“The club,” as the elite-boiz so fondly refer to it, represents a location of deeply embedded irony (237). For Offred, this former hotel is a familiar space. This is not the first time she has been here with a married man, and with this Commander, it may not be the last. As pointed out in Michael Paul’s blog post last week, her affair with Luke and the Commander were internalized in very different ways. Though Offred possesses far less (/little to no) agency and autonomy in her “affair” with the Commander, it is this relationship that she considers to be perverse and dirty (even in the absence of non-Ceremony-related sex). However, this is not unexpected, given that Offred had chastity and purity drilled into her by the Aunts as a handmaid. She is expected to value her purity above all else, and use her body only as a tool for carrying and delivering babies for wealthy families.

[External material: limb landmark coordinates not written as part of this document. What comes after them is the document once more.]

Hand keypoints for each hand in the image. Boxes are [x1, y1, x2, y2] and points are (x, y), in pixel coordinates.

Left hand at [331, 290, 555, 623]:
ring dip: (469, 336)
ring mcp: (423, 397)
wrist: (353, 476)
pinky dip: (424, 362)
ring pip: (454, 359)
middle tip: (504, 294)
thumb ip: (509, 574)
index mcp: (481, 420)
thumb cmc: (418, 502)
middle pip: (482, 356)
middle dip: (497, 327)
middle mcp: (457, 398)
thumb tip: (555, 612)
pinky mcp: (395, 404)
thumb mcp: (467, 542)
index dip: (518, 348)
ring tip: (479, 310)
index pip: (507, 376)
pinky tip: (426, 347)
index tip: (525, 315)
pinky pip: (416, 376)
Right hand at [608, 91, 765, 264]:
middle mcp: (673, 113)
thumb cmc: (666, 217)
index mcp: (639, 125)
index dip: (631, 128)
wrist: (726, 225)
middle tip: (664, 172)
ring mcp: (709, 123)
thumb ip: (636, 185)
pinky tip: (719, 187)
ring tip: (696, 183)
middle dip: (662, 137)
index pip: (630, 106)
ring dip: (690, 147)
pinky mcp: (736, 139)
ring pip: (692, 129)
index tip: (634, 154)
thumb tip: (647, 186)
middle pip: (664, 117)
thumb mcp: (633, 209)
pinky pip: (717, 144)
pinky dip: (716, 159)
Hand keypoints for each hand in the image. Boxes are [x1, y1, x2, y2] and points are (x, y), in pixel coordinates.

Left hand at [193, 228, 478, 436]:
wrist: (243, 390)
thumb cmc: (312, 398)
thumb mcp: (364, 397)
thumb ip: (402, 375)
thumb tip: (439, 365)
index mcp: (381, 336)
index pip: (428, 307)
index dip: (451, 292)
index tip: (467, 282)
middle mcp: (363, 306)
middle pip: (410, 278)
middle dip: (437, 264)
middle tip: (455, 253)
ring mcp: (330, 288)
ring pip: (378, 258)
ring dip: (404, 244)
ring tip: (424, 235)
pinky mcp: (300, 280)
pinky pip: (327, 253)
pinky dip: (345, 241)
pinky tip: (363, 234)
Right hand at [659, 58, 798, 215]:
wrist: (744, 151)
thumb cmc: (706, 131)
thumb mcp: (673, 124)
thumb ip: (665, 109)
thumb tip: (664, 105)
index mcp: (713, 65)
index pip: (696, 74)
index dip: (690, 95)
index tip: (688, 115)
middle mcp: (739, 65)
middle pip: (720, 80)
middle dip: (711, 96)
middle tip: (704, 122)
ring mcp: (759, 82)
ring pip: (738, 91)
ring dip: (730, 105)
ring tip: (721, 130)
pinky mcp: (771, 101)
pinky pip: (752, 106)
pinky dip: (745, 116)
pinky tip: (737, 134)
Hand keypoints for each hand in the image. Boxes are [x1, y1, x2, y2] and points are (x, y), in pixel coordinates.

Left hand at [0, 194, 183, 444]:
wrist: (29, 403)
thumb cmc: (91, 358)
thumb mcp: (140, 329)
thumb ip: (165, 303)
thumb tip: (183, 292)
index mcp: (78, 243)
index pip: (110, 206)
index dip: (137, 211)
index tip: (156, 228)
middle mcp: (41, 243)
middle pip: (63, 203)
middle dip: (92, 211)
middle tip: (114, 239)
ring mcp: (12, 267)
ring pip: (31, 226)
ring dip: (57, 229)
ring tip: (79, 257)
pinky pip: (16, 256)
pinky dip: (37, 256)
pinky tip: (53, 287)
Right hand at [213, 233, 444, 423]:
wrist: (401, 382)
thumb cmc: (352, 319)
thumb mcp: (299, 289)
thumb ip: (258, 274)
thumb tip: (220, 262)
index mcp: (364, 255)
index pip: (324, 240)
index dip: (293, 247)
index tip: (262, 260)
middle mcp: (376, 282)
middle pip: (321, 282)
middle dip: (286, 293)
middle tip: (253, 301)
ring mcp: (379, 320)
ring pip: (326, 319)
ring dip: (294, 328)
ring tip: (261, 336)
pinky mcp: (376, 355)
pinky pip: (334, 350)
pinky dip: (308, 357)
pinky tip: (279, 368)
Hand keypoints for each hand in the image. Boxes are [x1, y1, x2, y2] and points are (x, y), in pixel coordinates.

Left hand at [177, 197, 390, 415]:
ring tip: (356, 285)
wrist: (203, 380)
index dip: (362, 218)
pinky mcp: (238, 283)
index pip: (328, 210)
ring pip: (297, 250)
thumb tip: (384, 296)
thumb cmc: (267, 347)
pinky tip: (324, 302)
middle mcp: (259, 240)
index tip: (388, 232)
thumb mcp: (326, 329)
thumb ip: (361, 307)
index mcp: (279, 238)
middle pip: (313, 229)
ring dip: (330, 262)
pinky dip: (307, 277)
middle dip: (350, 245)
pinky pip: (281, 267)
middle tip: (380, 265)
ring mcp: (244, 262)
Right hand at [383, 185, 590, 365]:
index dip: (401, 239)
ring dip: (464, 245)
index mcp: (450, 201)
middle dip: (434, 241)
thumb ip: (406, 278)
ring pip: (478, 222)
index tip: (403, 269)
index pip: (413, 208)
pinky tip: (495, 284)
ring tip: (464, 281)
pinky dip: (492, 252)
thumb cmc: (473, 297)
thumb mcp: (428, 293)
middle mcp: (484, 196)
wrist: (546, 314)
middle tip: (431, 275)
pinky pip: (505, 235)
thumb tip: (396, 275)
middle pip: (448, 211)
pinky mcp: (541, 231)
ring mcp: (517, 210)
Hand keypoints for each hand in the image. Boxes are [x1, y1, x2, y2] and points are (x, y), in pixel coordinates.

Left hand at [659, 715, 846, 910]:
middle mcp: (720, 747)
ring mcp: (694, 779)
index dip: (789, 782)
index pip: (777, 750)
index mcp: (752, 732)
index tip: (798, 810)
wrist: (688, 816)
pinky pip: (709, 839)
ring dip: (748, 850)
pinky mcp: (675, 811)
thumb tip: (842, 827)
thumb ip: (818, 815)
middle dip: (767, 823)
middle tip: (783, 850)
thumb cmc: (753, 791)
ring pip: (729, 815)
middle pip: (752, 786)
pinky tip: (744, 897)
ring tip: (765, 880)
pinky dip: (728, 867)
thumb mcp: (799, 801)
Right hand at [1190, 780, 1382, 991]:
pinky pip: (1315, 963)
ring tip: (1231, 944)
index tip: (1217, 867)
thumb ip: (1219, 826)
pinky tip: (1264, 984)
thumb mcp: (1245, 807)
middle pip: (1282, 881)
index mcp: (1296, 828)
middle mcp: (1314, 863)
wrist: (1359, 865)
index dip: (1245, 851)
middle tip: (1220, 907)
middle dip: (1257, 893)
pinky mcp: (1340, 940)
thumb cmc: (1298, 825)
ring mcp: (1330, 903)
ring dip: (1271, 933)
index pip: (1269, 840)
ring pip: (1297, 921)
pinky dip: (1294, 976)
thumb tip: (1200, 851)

But while the women of Gilead are expected to act chaste in this traditional godly society, wealthy men can be held accountable to no such oaths in return. The Commander uses the same arguments of gender essentialism that condemn women to lives as objects of their husbands to justify the need for a brothel for married men, commenting that “nature demands variety, for men” (237). He blames the need for variety on the lack of variety in clothing, while failing to acknowledge that the society banned variety in clothing to avoid vanity and persuasions to stray based on desire for variety in the first place.
It’s worth noting the different lenses through which Offred and the Commander view the world. The Commander justifies “the club” (a shining symbol of the double standards that exist in Gilead that exist to benefit men solely on the basis of gender and class) by acknowledging that “everyone’s human, after all” (237). Of course, in his use of everyone, he describes men–since they represent the only gender worthy of moral status and personhood. Similarly, when Offred asks about the people there, the Commander assumes she is speaking of the men and talks about them, until she corrects him to ask instead about the women. This again demonstrates how women lack personhood to the Commander.
Recognizing these different lenses is critical to the way we evaluate this book in class. From the perspective of the Commander, his “relationship” with Offred, is the romantic story of a well-to-do man wooing the heart of a poor girl whose life he continues to flood with intrigue and meaning. From the perspective of Offred or (more astutely) any of the other handmaids/jezebels in this book, this is the story of a man amusing himself with the sex slave that he repeatedly rapes in an oppressive fascist regime that he supports and facilitates. I hope that we can all cut off the first narrative/fantasy before it runs away with us, as though it is a prettier story that pretends to restore agency to Offred, it is not the reality and horrifically depicts the Commander as some kind of romantic hero rather than the complicit monster and *active* agent that he is in this society and in taking advantage of his handmaid by way of Gilead’s regime.